Seinen Namen erhielt er von dem Goden Þorgeir, Gesetzessprecher des Alþing, der sich im Jahr 1000 in Þingvellir zum Christentum bekannte und daraufhin seine Götterstatuen in den Wasserfall warf.
Goðafoss (Wasserfall der Götter) erinnert an dieses wichtige Ereignis.
Der Fluss Skjálfandafljót ist der viertlängste Islands, etwa 180 Kilometer lang. Das Wasser stürzt nur zwölf Meter in die Tiefe, aber die Wassermassen ergießen sich sehr fotogen auf breiter Front in eine Schlucht.

Fotogener Goðafoss

Fotogener Goðafoss

Durch Lavagestein stiefeln wir nahe an den Goðafoss heran

Durch Lavagestein stiefeln wir nahe an den Goðafoss heran

Fluss Skjálfandafljót nach dem Goðafoss

Fluss Skjálfandafljót nach dem Goðafoss

Grassodenhof Grenjaðarstaður

Grassodenhof Grenjaðarstaður

In der Nähe des Goðafoss liegt Grenjaðarstaður, ein Grassodenhof mit einer 1865 errichteten Kirche in Þingeyjarsveit. Das Gehöft stammt aus dem 19. Jahrhundert und war noch bis Mitte des letzten Jahrhunderts bewohnt.

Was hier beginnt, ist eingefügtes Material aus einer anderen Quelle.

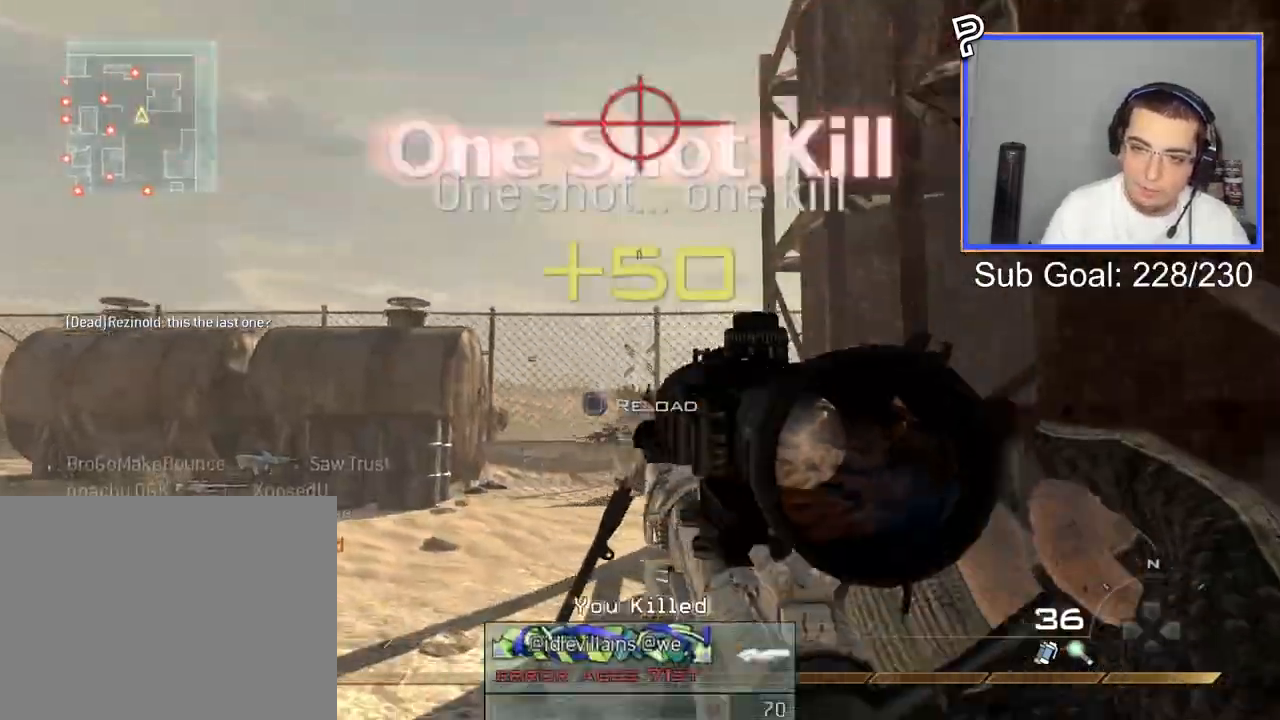
{"buttons": [], "left_stick": "up-right", "right_stick": "center", "events": [[100, "CROSS", "up"], [133, "L3", "down"], [133, "left_stick", "up"], [317, "L3", "up"], [317, "left_stick", "up-right"]]}
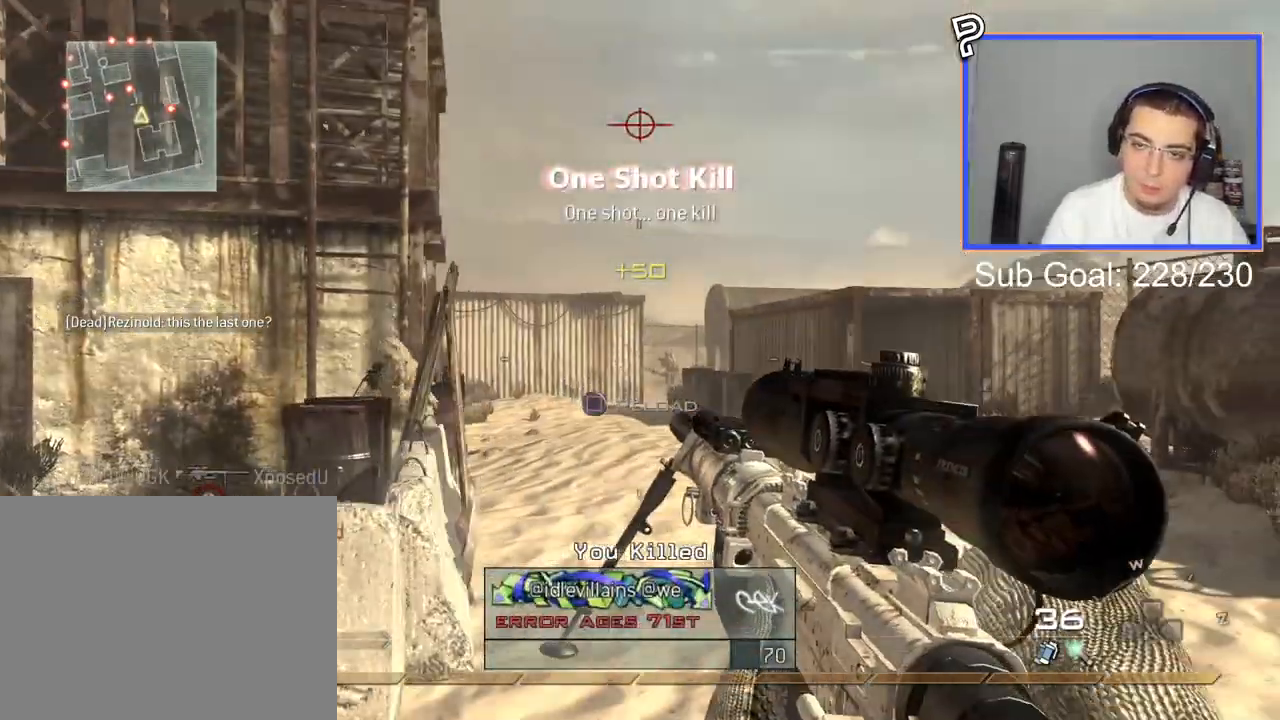
{"buttons": ["L2", "L3"], "left_stick": "left", "right_stick": "center", "events": [[84, "L2", "down"], [100, "left_stick", "center"], [234, "L3", "down"], [401, "left_stick", "left"]]}
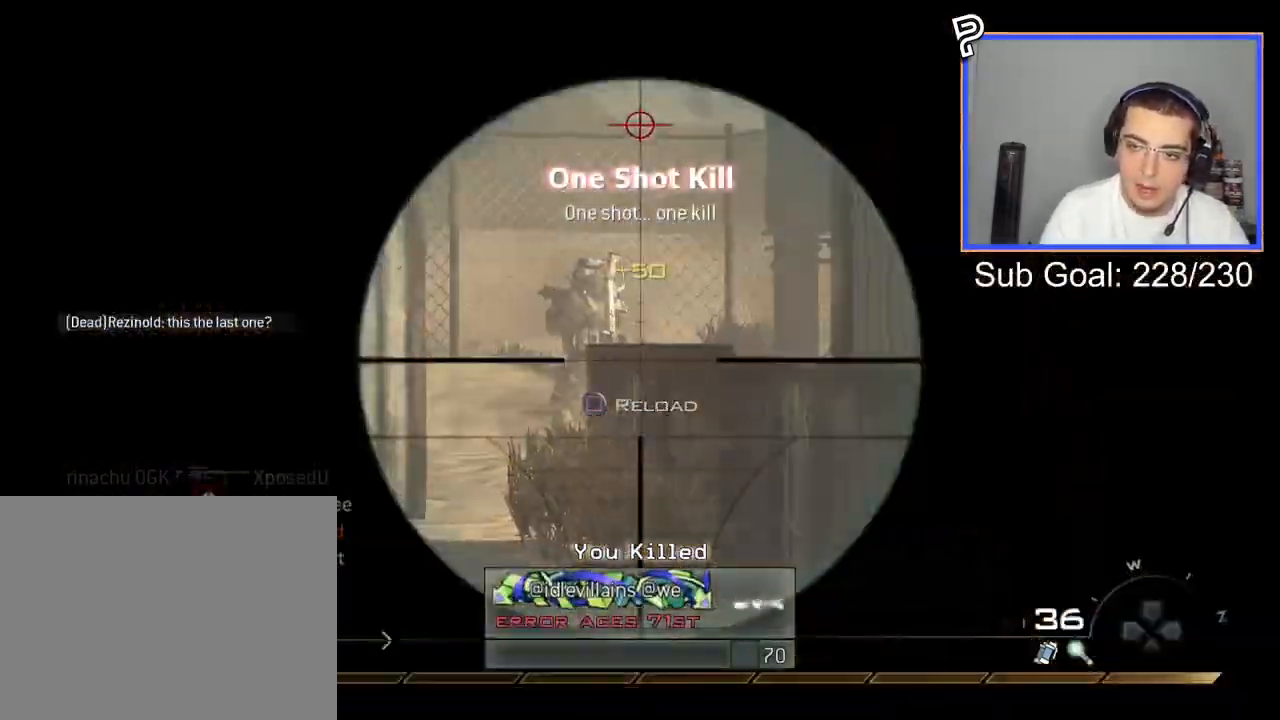
{"buttons": [], "left_stick": "up-right", "right_stick": "center", "events": [[233, "R2", "down"], [250, "SQUARE", "down"], [317, "L3", "up"], [317, "left_stick", "center"], [333, "L2", "up"], [350, "SQUARE", "up"], [367, "R2", "up"], [500, "left_stick", "up-right"]]}
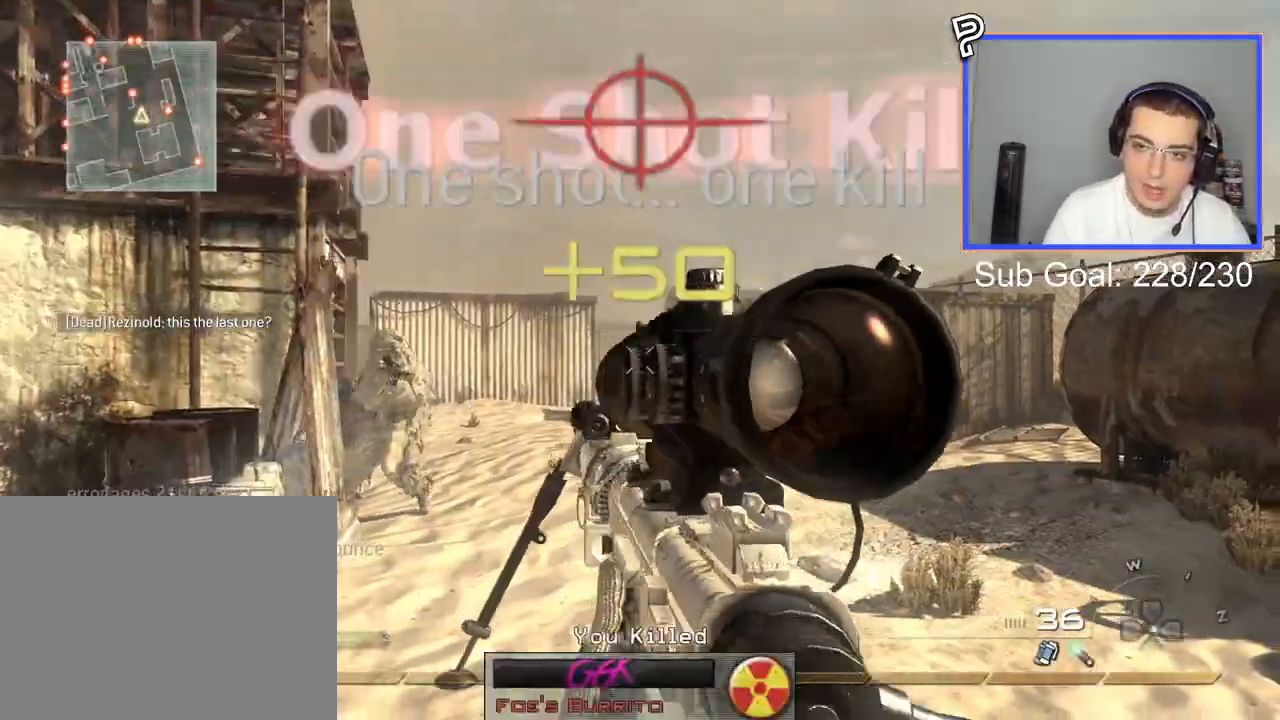
{"buttons": [], "left_stick": "up-right", "right_stick": "left", "events": [[484, "right_stick", "left"]]}
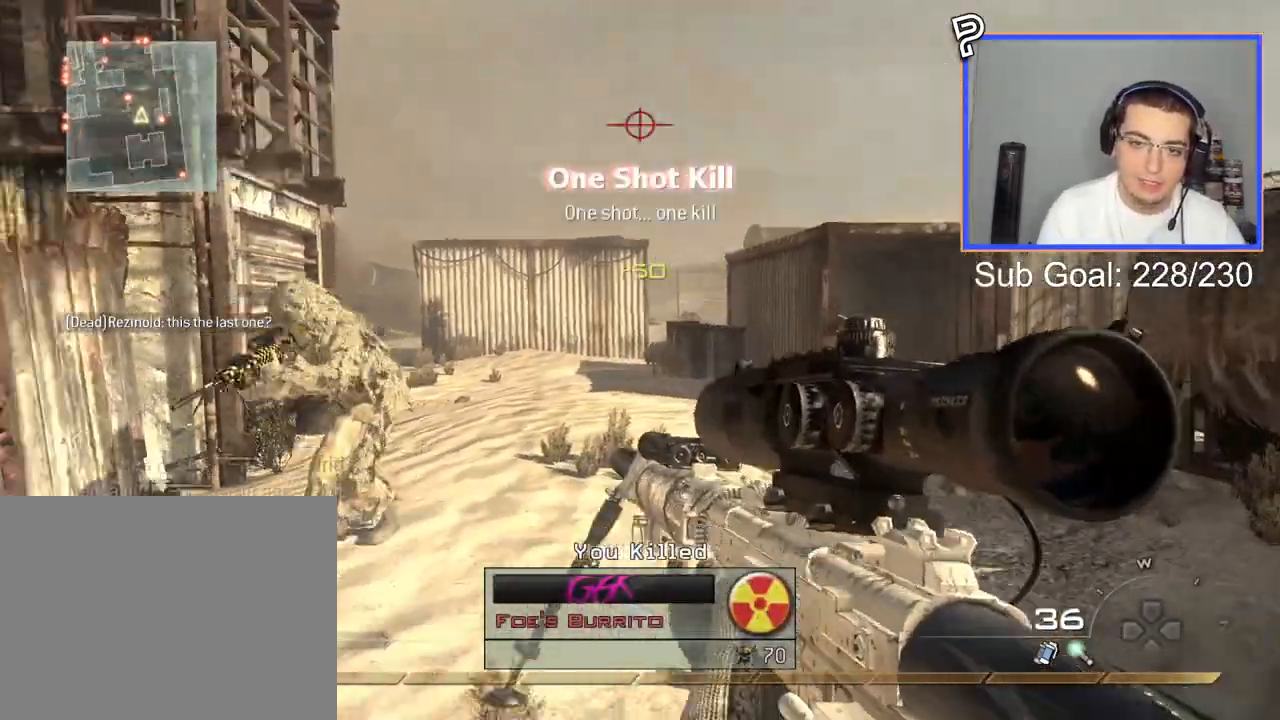
{"buttons": ["TRIANGLE"], "left_stick": "center", "right_stick": "center", "events": [[100, "left_stick", "down-right"], [100, "right_stick", "center"], [250, "left_stick", "up-left"], [333, "TRIANGLE", "down"], [333, "left_stick", "up"], [400, "TRIANGLE", "up"], [434, "left_stick", "center"], [467, "TRIANGLE", "down"]]}
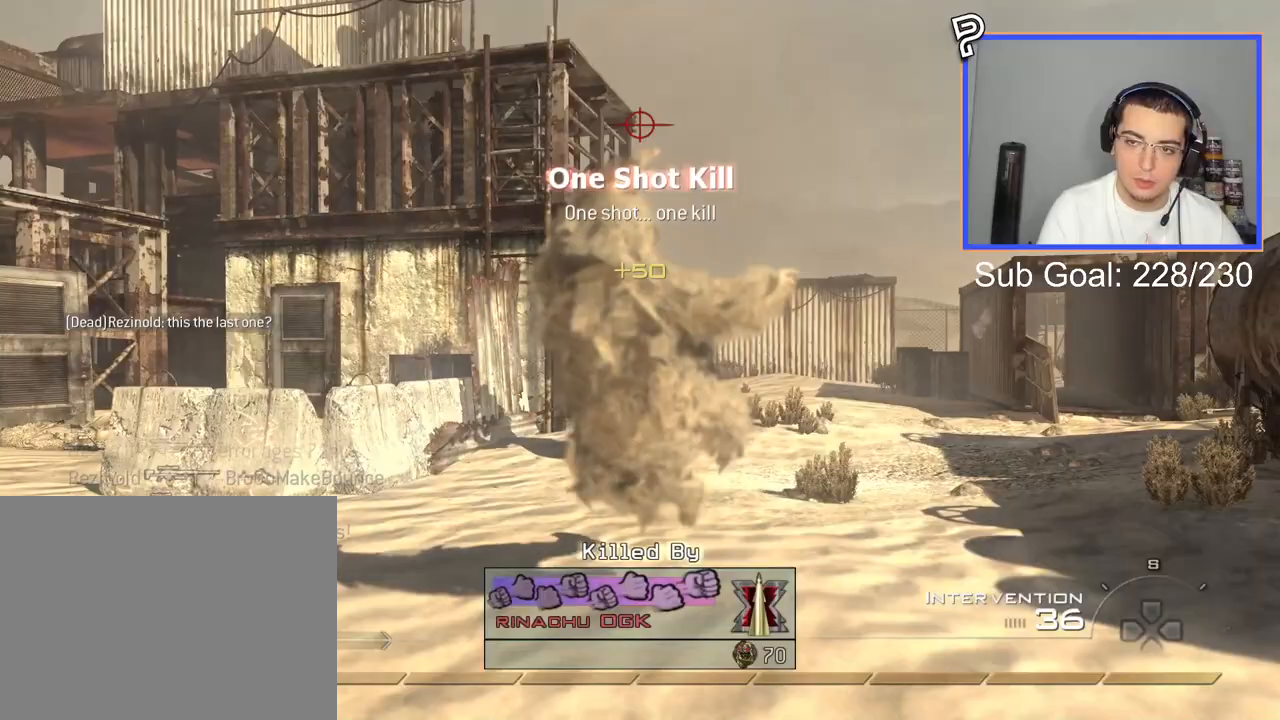
{"buttons": [], "left_stick": "center", "right_stick": "center", "events": [[67, "TRIANGLE", "up"]]}
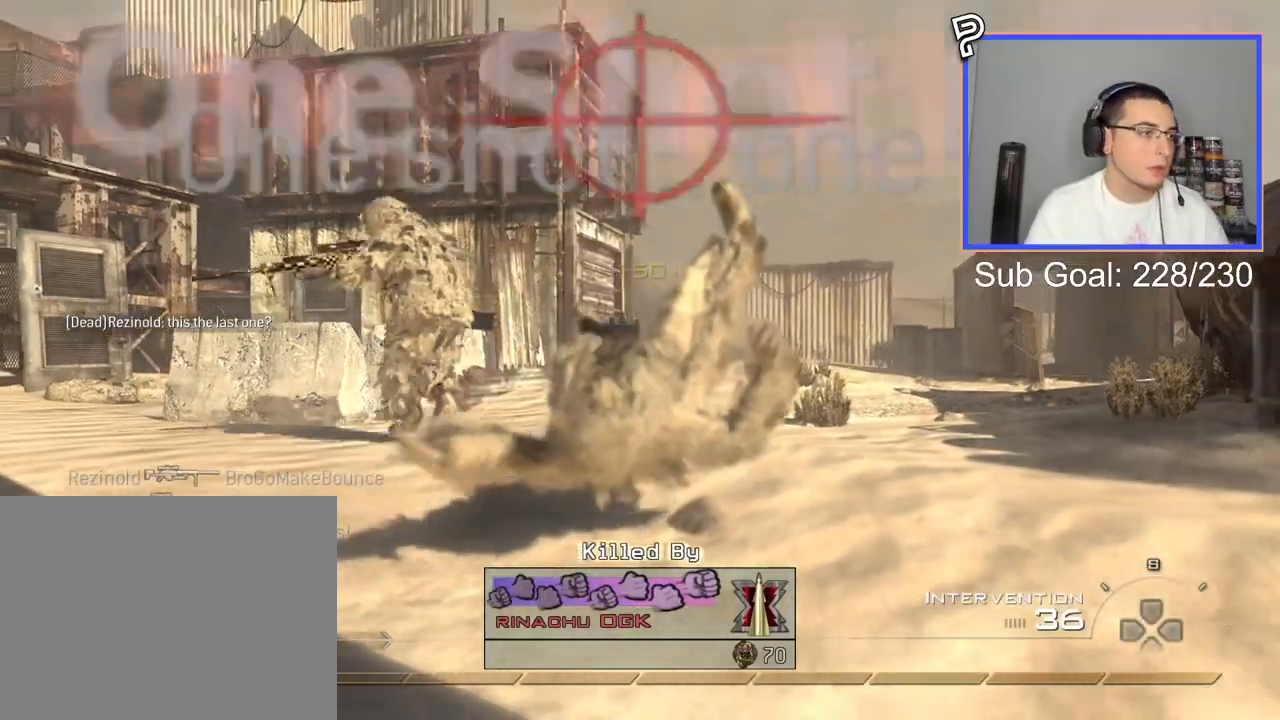
{"buttons": [], "left_stick": "center", "right_stick": "center", "events": [[217, "SQUARE", "down"], [300, "SQUARE", "up"], [383, "SQUARE", "down"], [467, "SQUARE", "up"]]}
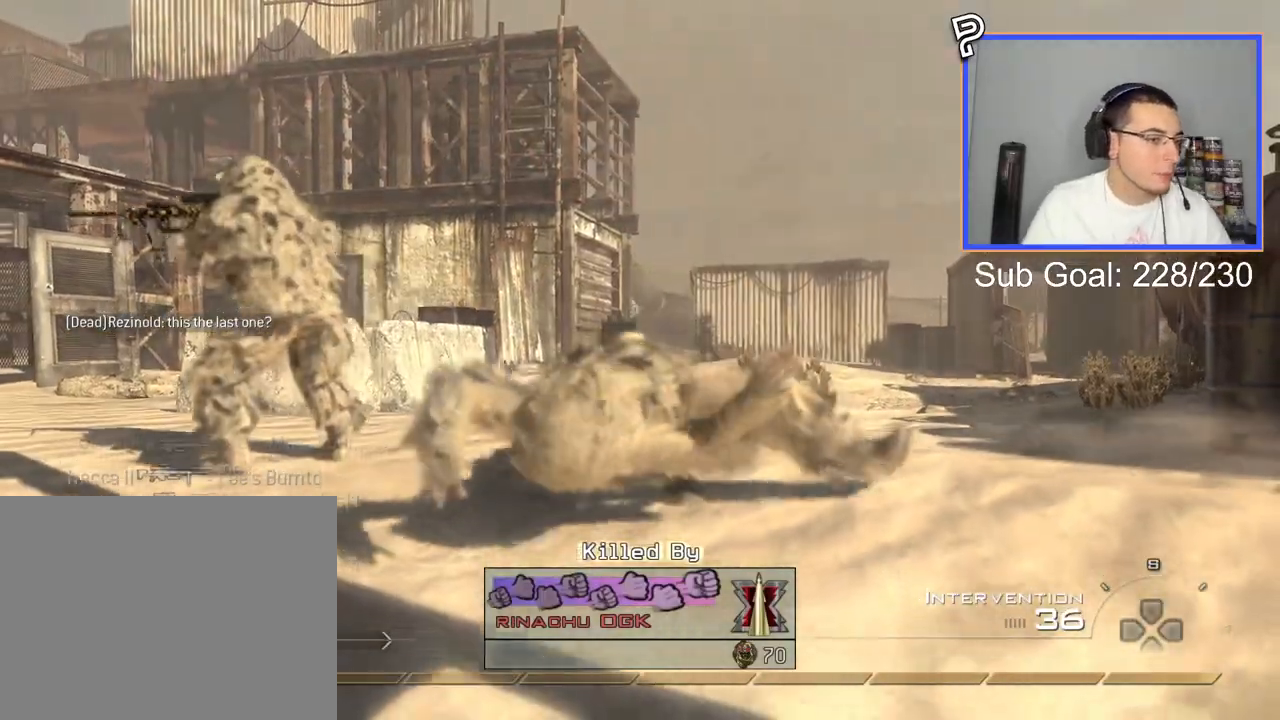
{"buttons": [], "left_stick": "center", "right_stick": "center", "events": [[34, "SQUARE", "down"], [100, "SQUARE", "up"], [184, "SQUARE", "down"], [251, "SQUARE", "up"]]}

Grenjaðarstaður dient heute als Museum

Grenjaðarstaður dient heute als Museum

Unsere sehr ländliche, abgeschieden liegende Unterkunft Staðarhóll ist direkt nebenan.

Unterkunft Staðarhóll

Unterkunft Staðarhóll

Der Gangschaltungshebel steht merkwürdig ab. Bei genauer Betrachtung sehe ich, dass eine Feststellschraube fehlt. So kann ich nicht weiterfahren. Da unsere Hütte auf einem Bauernhof liegt, frage ich nach, ob man mir aushelfen kann. In einer der Schraubensammlungen in der Scheune werde ich fündig, sodass ich den Hebel wieder fixieren kann – klasse.

Wir fahren noch mal los, um eine Flasche Wein zu kaufen. Der nächste Ort ist die 26 Kilometer entfernte Stadt Húsavik.
Schon bei der Annäherung an Húsavik kriecht uns ein deutlich wahrnehmbarer Fischgeruch in den Helm – ein untrügliches Zeichen dafür, dass auch dieser Ort neben dem Tourismus nach wie vor von Fischfang und –verarbeitung lebt.

Húsavik

Húsavik

Dieses Schild sehen wir täglich - auf freilaufende Schafe ist zu achten

Dieses Schild sehen wir täglich – auf freilaufende Schafe ist zu achten

Da wir zweimal in Staðarhóll übernachten, haben wir genügend Zeit für die Gegend um den Mývatn. Fünfzig Kilometer südlich von Húsavík liegt der See Mývatn mit seinen vielen kleinen Inseln und Buchten. Seinen Namen „Mückensee“ trägt er zu Recht, denn im Sommer sind riesige Schwärme dieser Plagegeister unterwegs, von denen die meisten aber nicht stechen.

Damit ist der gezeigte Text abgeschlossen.